• Excerpt provided:
There's also git, which I haven't used yet, which is a more distributed version.

+1 fr what roshi said. With text files svn works pefectly, for merging, comparing revisions etc. For binary data you don't have those capabilities and can be more hassle than its worth. Also, storage demands would quickly rocket if you're saving all versioned audio.

I guess we need to wait a few more years before there's a practical versioning repository system we can use for audio projects.

Dang, I had a feeling that may be the case, but hoped someone had gotten smart about it. Could work with the new max/msp file format though, so that's cool. But not for working on logic sessions with my band.

We use SVN at the lab for Max patches / externals. It works well. I guess you could do the same thing with, say, Ableton project files as long as you agreed to a fixed sample base.
You might want to check out Git. It's got some serious advantages (not for binaries though as it keeps a local copy of the repository!)

Cool - thanks Morgan, will do.

• Short exercise 1: Return each line of the records that contains the string "with", matching case exactly.
The text and the records below it come from unrelated sources.

• Provided records:
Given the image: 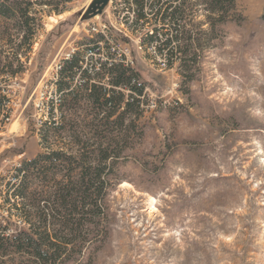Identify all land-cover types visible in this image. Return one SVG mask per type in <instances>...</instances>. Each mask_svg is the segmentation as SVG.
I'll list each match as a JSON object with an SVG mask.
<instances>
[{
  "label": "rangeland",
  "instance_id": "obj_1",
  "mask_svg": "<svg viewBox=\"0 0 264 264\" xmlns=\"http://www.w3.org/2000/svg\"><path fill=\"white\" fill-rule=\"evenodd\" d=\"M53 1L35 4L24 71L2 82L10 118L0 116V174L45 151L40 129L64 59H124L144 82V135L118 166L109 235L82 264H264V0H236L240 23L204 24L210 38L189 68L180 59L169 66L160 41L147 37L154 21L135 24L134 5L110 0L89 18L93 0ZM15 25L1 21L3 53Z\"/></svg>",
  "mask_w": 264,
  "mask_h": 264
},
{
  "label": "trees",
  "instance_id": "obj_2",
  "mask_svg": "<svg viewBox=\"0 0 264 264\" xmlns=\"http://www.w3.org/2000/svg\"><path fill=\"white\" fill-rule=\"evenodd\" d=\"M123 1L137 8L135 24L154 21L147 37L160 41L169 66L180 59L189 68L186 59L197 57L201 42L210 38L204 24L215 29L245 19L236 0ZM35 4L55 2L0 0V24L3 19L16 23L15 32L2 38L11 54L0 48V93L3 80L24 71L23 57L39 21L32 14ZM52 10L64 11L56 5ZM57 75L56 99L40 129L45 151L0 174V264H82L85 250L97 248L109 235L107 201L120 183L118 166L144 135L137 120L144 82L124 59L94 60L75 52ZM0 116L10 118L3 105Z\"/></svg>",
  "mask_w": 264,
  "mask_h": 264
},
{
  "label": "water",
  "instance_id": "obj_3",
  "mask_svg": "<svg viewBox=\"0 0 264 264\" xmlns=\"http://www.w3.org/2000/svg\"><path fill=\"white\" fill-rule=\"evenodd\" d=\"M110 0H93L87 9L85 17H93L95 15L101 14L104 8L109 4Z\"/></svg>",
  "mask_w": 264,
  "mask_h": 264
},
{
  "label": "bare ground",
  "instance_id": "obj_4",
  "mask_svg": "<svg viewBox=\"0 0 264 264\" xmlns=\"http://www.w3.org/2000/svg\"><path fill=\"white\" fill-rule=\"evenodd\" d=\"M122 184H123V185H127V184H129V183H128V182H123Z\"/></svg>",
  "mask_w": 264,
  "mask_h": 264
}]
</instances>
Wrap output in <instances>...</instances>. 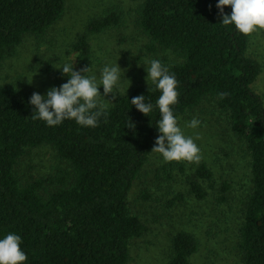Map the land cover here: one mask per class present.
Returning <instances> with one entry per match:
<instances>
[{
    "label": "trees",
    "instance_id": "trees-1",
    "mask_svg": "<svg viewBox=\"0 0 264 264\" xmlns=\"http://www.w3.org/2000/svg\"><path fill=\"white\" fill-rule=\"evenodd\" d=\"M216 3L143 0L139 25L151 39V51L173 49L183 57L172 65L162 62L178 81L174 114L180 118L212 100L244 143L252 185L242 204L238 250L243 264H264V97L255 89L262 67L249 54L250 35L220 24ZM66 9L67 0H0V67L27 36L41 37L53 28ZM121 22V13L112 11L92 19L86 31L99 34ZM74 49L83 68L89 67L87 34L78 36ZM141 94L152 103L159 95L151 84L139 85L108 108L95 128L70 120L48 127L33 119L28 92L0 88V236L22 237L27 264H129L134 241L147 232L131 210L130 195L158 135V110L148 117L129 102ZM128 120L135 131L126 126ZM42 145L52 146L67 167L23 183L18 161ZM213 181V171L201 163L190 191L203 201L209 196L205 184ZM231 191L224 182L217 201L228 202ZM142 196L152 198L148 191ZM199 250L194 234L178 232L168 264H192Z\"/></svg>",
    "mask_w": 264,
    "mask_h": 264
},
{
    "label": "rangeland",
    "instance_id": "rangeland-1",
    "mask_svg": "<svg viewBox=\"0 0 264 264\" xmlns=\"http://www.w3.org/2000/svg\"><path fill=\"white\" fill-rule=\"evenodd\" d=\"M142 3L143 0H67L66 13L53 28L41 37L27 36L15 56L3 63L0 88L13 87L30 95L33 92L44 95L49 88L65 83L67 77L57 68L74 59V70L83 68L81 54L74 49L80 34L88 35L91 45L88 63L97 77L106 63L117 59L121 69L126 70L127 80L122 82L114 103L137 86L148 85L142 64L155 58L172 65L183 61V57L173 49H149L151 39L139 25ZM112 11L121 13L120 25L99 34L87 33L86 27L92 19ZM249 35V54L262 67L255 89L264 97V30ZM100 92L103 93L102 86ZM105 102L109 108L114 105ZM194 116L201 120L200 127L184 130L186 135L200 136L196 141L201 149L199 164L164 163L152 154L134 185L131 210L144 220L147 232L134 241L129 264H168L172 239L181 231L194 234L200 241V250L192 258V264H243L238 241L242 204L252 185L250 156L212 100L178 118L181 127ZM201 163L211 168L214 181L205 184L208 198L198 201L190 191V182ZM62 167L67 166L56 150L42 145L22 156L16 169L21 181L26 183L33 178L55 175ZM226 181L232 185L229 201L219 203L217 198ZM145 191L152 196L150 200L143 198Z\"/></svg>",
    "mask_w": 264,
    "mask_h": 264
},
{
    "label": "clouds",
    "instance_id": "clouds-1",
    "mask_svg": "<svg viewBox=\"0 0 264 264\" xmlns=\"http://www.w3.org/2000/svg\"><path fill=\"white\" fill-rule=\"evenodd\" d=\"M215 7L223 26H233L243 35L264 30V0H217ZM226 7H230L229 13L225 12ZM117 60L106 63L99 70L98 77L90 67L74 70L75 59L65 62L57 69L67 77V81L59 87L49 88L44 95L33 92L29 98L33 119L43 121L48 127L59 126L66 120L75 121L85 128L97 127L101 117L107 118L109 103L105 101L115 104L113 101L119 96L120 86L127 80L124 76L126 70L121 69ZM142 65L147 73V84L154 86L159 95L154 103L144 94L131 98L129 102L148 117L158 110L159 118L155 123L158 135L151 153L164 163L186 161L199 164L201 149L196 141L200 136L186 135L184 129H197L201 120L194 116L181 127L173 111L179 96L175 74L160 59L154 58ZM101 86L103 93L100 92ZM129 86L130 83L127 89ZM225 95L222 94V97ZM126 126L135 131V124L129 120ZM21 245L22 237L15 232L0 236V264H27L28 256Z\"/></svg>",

• Short exercise 2: According to the discussion of version control for audio projects, what does the lab use SVN for?

• Expected output 1:
I'll list each match as a JSON object with an SVG mask.
Returning <instances> with one entry per match:

• Expected output 2: Max patches and externals.